Q: Seeing the context of where it is on the page also matters because you get the experience of what the original reader would have had instead of just the article pulled out of context. And it’s great that you can see it here without just seeing it on microfilm which allows you to experience it as it was originally.

DB: Yes, and there’s real flavor because your eyes stray off to see things that you otherwise wouldn’t if you were just looking at it online.

Q: The murder was in…

DB: 1806. The day was often referred to as Black Monday. August 4. I mean, it happened in broad daylight right on State Street and it entered Boston lore. It’s not much talked about today, but it should be.

Q: Speaking of what should be, do you enounter frustrations while researching?

DB:  One of the frustrating things is, Selfridge left hardly any letters behind. Probably he instructed his wife to burn them, he died young. He stayed in Boston but wasn’t really quite the same again after all this. He never prospered.

Q: Have you read the Shaw papers here in our collection?

DB: I have. I’ve actually gone through them pretty thoroughly. There are some really funny things in there that I’ll be talking about in November. He was quite a character. A bit cantankerous and forgetful at times.

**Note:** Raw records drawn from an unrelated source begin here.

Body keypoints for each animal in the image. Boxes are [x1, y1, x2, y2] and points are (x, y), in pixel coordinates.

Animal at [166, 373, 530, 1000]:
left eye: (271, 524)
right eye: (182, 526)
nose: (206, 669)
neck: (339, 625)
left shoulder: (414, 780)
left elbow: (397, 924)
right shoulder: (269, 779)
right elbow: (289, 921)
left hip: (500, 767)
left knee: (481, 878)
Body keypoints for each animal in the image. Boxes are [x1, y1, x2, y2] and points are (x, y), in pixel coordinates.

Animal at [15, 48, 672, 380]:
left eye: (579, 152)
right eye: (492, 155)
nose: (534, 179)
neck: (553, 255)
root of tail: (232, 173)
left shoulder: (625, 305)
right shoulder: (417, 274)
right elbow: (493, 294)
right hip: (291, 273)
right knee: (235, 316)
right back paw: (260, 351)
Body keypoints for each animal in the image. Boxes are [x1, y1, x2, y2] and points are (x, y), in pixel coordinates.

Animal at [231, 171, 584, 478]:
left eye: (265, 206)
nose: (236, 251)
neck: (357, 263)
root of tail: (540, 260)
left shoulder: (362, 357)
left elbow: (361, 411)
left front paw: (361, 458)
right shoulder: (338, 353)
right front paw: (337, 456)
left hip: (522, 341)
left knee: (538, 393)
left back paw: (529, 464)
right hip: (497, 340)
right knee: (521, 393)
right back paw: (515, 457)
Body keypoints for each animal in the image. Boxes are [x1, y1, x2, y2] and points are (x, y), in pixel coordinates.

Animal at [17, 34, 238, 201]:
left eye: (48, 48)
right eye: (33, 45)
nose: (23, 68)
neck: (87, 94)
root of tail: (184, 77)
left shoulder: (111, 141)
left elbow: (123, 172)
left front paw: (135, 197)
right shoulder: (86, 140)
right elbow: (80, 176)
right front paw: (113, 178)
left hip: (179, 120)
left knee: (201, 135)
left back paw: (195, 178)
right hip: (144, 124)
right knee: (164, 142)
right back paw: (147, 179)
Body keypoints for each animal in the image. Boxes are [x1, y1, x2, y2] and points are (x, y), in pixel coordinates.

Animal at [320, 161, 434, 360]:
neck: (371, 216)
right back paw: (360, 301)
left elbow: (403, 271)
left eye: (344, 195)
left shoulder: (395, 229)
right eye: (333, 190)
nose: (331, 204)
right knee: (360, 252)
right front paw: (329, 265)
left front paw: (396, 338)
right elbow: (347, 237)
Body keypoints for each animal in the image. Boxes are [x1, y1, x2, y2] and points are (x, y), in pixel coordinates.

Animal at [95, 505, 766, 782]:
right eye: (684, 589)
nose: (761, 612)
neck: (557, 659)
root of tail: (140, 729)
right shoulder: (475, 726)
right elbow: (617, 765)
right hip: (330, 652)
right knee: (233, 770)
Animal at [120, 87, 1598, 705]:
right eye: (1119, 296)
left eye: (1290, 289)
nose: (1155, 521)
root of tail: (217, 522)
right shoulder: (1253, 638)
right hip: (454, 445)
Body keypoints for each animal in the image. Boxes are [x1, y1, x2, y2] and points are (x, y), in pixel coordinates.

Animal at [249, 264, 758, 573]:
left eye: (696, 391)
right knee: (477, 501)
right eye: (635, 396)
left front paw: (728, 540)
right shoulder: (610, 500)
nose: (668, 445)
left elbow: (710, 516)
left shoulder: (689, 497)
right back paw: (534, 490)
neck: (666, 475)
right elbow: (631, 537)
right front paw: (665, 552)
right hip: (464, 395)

Q: I look at the Gilbert Stuart portrait of him and think, “was he having a bad day?”

DB: My understanding is that he really didn’t want a portrait of himself. His friends more or less insisted they raise the money for Stuart to do it, and I think he’s looking as though he didn’t want to be sitting for a portrait.

Q: It’s nice to bring these people to life because you walk by that portrait every day and may pay no attention to it whatsoever.

DB: I’ve got some ideas about Shaw that I think make him especially relevant today. I think the thing that Shaw liked about the idea of the reading room that became the Athenæum is what I like about the Athenæum, and that’s the experience coming across those newspapers and things unexpected that you never expected to see—the sheer beauty of this space makes you want to come here and spend time here and that makes you come across things you never otherwise would if you were in a big academic library. It’s very complete but there’s not anything especially lovely about it. You go get what you need and then you go. But here, you browse and you find things purely by luck, like John Norwich’s history of the Byzantine Empire. I looked through it just browsing and checked it out and I’ve been devouring it all summer. I just love it. And if I hadn’t done that, if I hadn’t just been browsing that day, I never would have known there was an emperor Michael the Drunkard, so I’ve been reading about Michael the Drunkard, and I never would have known there was a Theophylact the Unbearable if I hadn’t been here in this beautiful place.

Q: One of the joys of working here is helping people find things they aren’t necessarily looking for. It’s one of the great pleasures.

DB: Yeah, and that’s the thing that’s always appealed to me. That’s why I would waste so much time at my law firm reading all of these cases that I shouldn’t read. All I could think was: they’re not going to like this. But here, it’s just an unguilty pleasure.